How Do You Cure Melasma

September 2, 2010

Melasma, also usually called chloasma, is a hyperpigmentation of the skin making the skin’s color uneven. When melasma appears when a woman is pregnant, it is called chloasma. It shows as a dark-colored blotch, usually brown with irregular borders. It is located on the face most commonly on the cheeks, chin, forehead, nose and lips. But this is the only problem in having melasma – the repulsive patch – and not tenderness, itching or propensity to develop into cancer. Gender-wise, women are more affected most especially those that are gestating or are drinking medications either for birth control or replacing hormones after menopause.

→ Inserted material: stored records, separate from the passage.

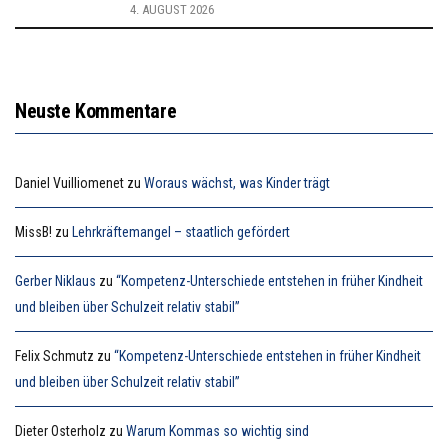
4. AUGUST 2026
Neuste Kommentare
Daniel Vuilliomenet
zu
Woraus wächst, was Kinder trägt
MissB!
zu
Lehrkräftemangel – staatlich gefördert
Gerber Niklaus
zu
“Kompetenz-Unterschiede entstehen in früher Kindheit
und bleiben über Schulzeit relativ stabil”
Felix Schmutz
zu
“Kompetenz-Unterschiede entstehen in früher Kindheit
und bleiben über Schulzeit relativ stabil”
Dieter Osterholz
zu
Warum Kommas so wichtig sind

Melasma develops gradually. According to studies, its exact cause cannot be pinpointed but they consider the following as its various possible causes. Of the feasible causes of melasma, the most critical and the most popular is the superfluous generation of the pigment melanin triggered by the skin’s prolonged exposure to ultraviolet radiation. Another is the overproduction of melanin caused by the hormones estrogen and progesterone during pregnancy or when one is using contraceptives or hormonal replacement drugs containing these hormones. There is also strong evidence that genetics plays a role in melasma’s development. Another cause worth telling is a thyroid gland abnormality resulting to overproduction of the hormones and the eventual rousing of the cells responsible for the manufacture of melanin.

If you have melasma, you can now opt to have any of the following recommended treatment options. The first on the list is the application onto the darkened area of topical creams having hydroquinone, tretinoin, or azelaic acid as its components. Hydroquinone works by decreasing melanin production through the inhibition of tyrosinase – the enzyme that produces melanin. Hydroquinone can be availed of in two percent, four percent or greater concentrations. When you decide to use higher concentrations of hydroquinone, be aware that this not only intensifies its effectiveness but it also increases your risks of experiencing the adverse effects. Tretinoin helps remove the discoloration caused by melasma by creating more collagen and by increasing the rate at which keratinocytes are eliminated. However, hydroquinone is still more effective than tretinoin. As a result, tretinoin comes in combination with hydroquinone. Azelaic acid’s mode of action is the decrease in the normal functioning of the melanocytes and this is considered more effective than the two percent concentration of hydroquinone. But they all equally cause minor skin changes such as irritation, itching and redness. You can also choose to try the use of chemicals to perform mild skin exfoliation. The doctor evaluates if he or she would use a light, medium or deep type of chemical peel. Another type of scaling off the skin is the dermabrasion which uses a vacuum and a handheld scraper instead of chemicals. You can also undergo laser therapy but aside from being a bit threatening, it also is not known for effectiveness. However, most of these treatments, especially the use of chemicals or laser, can possibly lead to complications such as scars, tissue death and further skin pigmentation if not properly used. You must be ready to spend a generous amount of money to be able to have these treatments. Therefore, doctors still prefer topical creams containing hydroquinone despite few reported side effects.

But no matter what treatment you choose, always remember that effects are not achieved overnight. Lastly, to not waste the work being done by the treatment, complete avoidance of the sun is recommended to cure melasma.